Tuesday 27 May 2014

UKIP are not harming the Conservatives #YesScotland

I'm pleased to report that I have finally overcome one of the great banes of my existence. The deference that I've always habitually shown to those of more experience and learning is a thing of the past. I'm now 30 years old and have no excuse to pretend that I'm not a full adult and after the result of the council/European Parliament vote, it is clearly time that my generation exerted a fuller influence on national and supranational politics.

This being the case, there is a settled and persistent theory among the generations coming of age in the 1970s and 1980s that they are the ones who have been hit by the last 20 years of integration and normalisation into fiscally conservative social democracy. Or socially liberal neo liberalism if you prefer.

As a Scotchman, I don't have too much direct acquaintance with the UKIP following, but I do follow the arguments of their leadership quite closely. The grievances that have led to the so-called 'protest vote' in the European elections seems to emanate largely from a section of older, working class males who have seen a decline in their living standards at the same time as an influx of EU migrants have done more to effect productivity in the skilled and unskilled areas of manufacturing, hospitality, domestic and retail services. Perhaps they should look at the their opinions on economic structure to ensure that people who do valuable work are remunerated accordingly? Nah. That's Communism obviously.

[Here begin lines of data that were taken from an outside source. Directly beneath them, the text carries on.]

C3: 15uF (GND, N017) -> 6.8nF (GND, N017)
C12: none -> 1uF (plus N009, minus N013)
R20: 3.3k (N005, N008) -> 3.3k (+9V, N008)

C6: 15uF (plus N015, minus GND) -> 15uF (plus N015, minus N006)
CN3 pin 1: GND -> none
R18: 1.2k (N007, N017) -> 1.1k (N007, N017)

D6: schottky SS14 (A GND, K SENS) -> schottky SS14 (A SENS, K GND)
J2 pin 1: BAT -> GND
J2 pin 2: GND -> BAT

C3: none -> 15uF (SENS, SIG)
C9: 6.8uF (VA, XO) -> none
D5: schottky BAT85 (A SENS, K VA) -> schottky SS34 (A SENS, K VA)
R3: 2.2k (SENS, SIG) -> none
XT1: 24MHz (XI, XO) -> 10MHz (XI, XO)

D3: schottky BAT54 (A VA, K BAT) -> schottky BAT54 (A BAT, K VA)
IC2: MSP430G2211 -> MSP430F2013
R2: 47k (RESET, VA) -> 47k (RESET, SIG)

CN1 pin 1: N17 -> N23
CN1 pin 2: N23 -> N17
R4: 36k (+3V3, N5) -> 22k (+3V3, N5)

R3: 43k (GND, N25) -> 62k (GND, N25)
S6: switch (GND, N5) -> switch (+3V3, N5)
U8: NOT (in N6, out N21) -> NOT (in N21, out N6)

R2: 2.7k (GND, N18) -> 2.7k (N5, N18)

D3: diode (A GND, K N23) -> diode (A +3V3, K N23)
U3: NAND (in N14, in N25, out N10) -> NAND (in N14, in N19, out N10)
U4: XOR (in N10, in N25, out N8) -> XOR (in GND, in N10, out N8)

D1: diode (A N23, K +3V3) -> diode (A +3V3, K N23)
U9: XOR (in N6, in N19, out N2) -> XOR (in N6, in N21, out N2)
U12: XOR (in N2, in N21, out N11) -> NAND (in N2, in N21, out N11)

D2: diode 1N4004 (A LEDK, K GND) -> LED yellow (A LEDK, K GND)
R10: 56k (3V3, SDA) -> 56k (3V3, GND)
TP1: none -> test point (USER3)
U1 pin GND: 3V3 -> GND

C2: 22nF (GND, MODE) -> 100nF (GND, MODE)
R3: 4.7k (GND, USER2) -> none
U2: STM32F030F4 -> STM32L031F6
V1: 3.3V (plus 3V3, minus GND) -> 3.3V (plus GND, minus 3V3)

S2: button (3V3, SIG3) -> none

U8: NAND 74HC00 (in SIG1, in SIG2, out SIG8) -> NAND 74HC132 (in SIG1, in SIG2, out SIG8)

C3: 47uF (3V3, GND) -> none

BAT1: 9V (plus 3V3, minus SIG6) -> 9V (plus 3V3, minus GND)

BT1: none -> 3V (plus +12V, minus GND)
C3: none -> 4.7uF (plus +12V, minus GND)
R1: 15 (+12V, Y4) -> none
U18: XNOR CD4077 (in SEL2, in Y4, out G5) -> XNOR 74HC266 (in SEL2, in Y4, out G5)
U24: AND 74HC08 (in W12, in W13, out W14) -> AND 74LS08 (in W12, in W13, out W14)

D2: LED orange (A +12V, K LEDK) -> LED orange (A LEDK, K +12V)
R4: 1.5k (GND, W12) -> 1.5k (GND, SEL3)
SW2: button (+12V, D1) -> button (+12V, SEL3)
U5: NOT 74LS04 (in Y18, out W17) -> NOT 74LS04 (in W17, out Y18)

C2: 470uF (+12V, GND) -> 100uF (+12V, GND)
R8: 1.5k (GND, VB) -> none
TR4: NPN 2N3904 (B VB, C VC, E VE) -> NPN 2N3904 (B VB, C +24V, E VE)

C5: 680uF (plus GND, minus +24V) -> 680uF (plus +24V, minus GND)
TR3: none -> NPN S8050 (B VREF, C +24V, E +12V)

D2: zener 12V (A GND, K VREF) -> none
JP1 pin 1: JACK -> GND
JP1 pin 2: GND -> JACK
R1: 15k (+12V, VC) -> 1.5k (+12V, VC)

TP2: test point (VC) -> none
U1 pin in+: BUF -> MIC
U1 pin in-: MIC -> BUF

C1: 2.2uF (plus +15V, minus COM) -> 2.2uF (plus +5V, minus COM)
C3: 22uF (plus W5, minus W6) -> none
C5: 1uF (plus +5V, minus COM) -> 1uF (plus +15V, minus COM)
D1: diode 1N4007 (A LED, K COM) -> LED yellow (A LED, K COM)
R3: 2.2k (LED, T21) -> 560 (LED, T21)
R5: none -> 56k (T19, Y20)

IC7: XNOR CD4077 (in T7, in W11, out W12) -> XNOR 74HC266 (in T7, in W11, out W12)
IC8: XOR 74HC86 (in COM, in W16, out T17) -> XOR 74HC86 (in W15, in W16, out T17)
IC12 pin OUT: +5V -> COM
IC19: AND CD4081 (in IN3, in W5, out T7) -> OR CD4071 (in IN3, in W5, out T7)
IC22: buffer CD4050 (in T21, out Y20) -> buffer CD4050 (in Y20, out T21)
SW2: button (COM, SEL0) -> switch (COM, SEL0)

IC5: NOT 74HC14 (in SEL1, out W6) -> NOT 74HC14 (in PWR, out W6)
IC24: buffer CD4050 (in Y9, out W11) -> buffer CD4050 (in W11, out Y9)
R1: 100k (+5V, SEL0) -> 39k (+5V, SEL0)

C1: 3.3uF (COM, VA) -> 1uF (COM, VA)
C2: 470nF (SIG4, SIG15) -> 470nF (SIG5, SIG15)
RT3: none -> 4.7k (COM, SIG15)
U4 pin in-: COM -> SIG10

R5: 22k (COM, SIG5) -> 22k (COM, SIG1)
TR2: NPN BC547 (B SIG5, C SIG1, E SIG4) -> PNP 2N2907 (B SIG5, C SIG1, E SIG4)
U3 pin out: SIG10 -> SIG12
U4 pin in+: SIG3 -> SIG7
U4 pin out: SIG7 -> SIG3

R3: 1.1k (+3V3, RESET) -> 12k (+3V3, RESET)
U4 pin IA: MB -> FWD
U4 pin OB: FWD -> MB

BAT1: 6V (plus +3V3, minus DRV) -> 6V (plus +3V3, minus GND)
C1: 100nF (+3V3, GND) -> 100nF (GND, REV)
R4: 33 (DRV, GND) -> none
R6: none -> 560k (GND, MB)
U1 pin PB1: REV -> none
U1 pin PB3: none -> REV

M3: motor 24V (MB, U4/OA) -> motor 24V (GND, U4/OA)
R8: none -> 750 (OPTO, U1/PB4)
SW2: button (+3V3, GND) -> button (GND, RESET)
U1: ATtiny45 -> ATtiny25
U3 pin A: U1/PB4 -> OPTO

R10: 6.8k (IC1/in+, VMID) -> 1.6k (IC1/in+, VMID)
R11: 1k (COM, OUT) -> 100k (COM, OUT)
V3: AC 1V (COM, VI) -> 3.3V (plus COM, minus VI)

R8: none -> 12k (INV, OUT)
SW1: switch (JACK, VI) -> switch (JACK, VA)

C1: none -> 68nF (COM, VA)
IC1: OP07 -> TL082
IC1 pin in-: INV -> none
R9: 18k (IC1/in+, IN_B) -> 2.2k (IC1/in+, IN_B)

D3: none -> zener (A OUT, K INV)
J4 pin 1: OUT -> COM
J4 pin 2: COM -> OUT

The irony of course is that UKIP is fully in favour of laissez faire capitalism. Except for when the free run of the market is of disadvantage to themselves. The Conservative Party are routinely being described as being put on the back foot by this phenomenon with prominent Torys feeling like their best hunting ground is being taken over. In reality however, the rise of UKIP is actually purging them of the central contradiction which has made the party unelectable as the sole party of Government for most of my lifetime. It was Europe that sunk John Major and it was Europe that disbarred the party's best candidates from assuming leadership until the Cameron brand came along. If Cameron himself is discomfited by this change, I see no evidence of it. I would predict that we're about to see an audit among the right wing, which will finally put the EU issue to bed as a national issue and entrench the Conservatives as the natural party of Government until the next seismic political shift.

Fortunately, there are several things to be resolved first. Is renegotiation going to pacify or inflame the anti-EU vote? Is it going to be conducted by the current coalition or a more ardent right wing coalition or by Labour? Granted the latter seems unlikely, but likely voters in a general election might just squeak Labour into the largest single party, but definitely not the majority party.

History seems to suggest that the anti-EU vote will simply never be able to challenge for national favour. In the meantime, the Tories are pretty clever about distancing themselves, while remaining vigilant about European chicanary like the Human Rights Act and free movement of peoples. My sense is that the more UKIP do to identify themselves as the party of the anti-EU vote, the stronger the Tories become amongst former Liberal Democrats and New Labourists.

If we look at the actual facts from the last 4 years of this parliament, we find that the Liberal Democrats are nearly extinct. Nick Clegg himself will very likely lose Sheffield Hallam next year (I'd been told this repeatedly by his constituents, but polling is now available) and UKIP will have a strong showing at the very least. When I try to actually look at the projections suggesting a UKIP MP, my brain rebels.

Labour in the meantime have been trying to Blairise Miliband with the insane choice of David Axelrod as senior strategic adviser. It's as if a group of West Wing fanboys were running the Labour Party and trying to recreate the performance of Martin Sheen with Rowan Atkinson. I was a Labour child. I was a Labour teenager. I was a Scottish Socialist for about 10 minutes. I can no longer look at the current left without feeling like they are deliberately trying to alienate me.

Of course, they are most likely doing so in order to attract others. But who? Who in their right mind is being attracted by the vapid regurgitation of piss-weak populism from Ed Miliband? WHO GODDAMMIT? The intellectually self-confident? As the mob boss says: if you have to say you are, you probably aint.

If anything, I can only look at the current Labour edge as a mildish rebuke to the coalition. If David Cameron gets Ed Miliband up on the stage on his own, God help us all. The Torys might get a majority outright.

The Tories have franchised their radical right to UKIP soothing the fears of sensible conservatives and through cooperating with them have exposed the fundamental bad faith of the Liberal Democrats. While this seems to have caused a midterm dip in popularity for the Conservatives, it is no more than that. If the Cameronians can keep Boris and David Davies on a short leash for the next year, there is no party in a better position to sweep the board at the General Election.